*Text provided*:
-- START --
Back to Nature (Published on - March 8, 2007)
Loyal friends
Illustration by Karen Mitchell Tremmel
Dogs were domesticated from the gray wolf approximately 14,000 years ago.
As civilization has moved deeper within the confines of our caves seeking security and anonymity, we have become further removed from the pebbles under our moccasins and mud between our toes.

We may give a passing glance toward the clouds to foresee a storm, but mostly we are reliant upon the 6 p.m. news for confirmation. We’ve lost the very basic skills our ancestors depended upon for rudimentary survival.

Were these skills instinctual to humankind or learned?

It’s interesting to observe the flux of survival shows on television over the past few years … participants slurping down grubs, beetles and sludgy drinks. Somehow I suspect these skills for survival are grand for television ratings, but not necessarily palatable or even necessary for the survival of the tribe or clan.

People maintained to work together in order to survive. Each member had a distinct unique job, talent or function that benefited the group as a whole. Humans seek comfort, camaraderie, order and security. Organized chaos remained flexible to withstand interruptions of incalculable transformation and adaptability of the circumstances and environment.
-- END --
*Listed records*:
-- START --
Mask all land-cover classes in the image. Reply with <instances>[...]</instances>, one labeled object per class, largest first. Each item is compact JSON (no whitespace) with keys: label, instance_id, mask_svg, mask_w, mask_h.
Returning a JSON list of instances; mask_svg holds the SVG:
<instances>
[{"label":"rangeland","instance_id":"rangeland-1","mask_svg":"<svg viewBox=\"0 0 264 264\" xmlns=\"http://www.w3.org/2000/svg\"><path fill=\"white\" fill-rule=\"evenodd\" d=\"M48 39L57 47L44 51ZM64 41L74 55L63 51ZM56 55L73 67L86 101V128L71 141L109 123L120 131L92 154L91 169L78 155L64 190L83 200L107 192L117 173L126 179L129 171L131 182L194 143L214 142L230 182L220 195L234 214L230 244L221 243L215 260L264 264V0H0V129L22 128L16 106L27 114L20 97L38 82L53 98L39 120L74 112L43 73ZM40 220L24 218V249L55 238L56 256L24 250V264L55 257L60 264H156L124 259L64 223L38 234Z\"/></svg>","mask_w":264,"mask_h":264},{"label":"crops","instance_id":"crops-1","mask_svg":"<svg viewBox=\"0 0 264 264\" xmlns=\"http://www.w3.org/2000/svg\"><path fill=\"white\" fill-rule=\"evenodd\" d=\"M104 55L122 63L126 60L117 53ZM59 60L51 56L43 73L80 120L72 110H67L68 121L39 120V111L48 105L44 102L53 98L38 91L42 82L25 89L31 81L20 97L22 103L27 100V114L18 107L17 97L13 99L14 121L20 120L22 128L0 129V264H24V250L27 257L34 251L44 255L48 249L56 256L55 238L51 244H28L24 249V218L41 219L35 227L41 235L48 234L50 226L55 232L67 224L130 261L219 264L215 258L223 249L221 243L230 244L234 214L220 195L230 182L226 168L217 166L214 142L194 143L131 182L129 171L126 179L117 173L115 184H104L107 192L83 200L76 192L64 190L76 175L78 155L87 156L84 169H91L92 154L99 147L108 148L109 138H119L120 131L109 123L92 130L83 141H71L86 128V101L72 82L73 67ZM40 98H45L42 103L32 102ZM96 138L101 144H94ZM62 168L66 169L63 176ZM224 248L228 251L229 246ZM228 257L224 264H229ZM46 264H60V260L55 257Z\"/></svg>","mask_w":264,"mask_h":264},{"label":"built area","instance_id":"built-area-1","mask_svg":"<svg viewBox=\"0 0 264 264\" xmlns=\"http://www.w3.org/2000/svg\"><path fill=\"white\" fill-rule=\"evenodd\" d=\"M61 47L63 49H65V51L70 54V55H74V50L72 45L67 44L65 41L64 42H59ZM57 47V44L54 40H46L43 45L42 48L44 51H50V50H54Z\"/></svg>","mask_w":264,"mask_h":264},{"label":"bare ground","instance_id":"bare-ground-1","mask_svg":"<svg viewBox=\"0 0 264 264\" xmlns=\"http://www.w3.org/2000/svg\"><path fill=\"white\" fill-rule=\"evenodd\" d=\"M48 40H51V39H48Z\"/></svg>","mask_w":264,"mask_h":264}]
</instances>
-- END --
*Set tasks*:
(A) From the Back to Nature column, quote the passage that begins with the words containing "Back to Nature (Published" and ends with "14,000 years ago.".
(B) According to the Back to Nature column, what do humans seek? List every item it names.
(C) Proceed with the Back to Nature column from its last sentence.
The records have nothing to do with the Back to Nature column.

*Responses by task*:
(A)
Back to Nature (Published on - March 8, 2007)
Loyal friends
Illustration by Karen Mitchell Tremmel
Dogs were domesticated from the gray wolf approximately 14,000 years ago.

(B) comfort, camaraderie, order, security

(C)
Drive upon Interstate 275 at 7:30 any weekday morning, white knuckled, vehicles zipping back and forth between lanes, abandoned vehicles, cruiser lights blinking in the distance, passing homes wrought-iron-barred-windows, debris scattered along the dividers, as many travelers going north as going south … you are observing planned chaos. Are humans evolving toward a higher functioning species? Or are we redesigning ourselves for the future makings of great science fiction? Where have we come from and where are we going?

Tracing our ancestry has become one of the nation’s fasting growing passions. Scrapbooking: preserving the past for the future has grown beyond the kitchen table to a multimillion-dollar business and recognized art. Humanity must gain knowledge of its links to the past in order to predict its paths for the future. The road goes both ways: past, future … mirroring the present.

As we discover our own beginnings we also learn about those animal companions at our sides that have shared these well trodden roads, while keeping us warm within our caves, guarding our teepees, providing our babies with milk and cheese, eggs and simply, but not least … comfort and loyal companionship.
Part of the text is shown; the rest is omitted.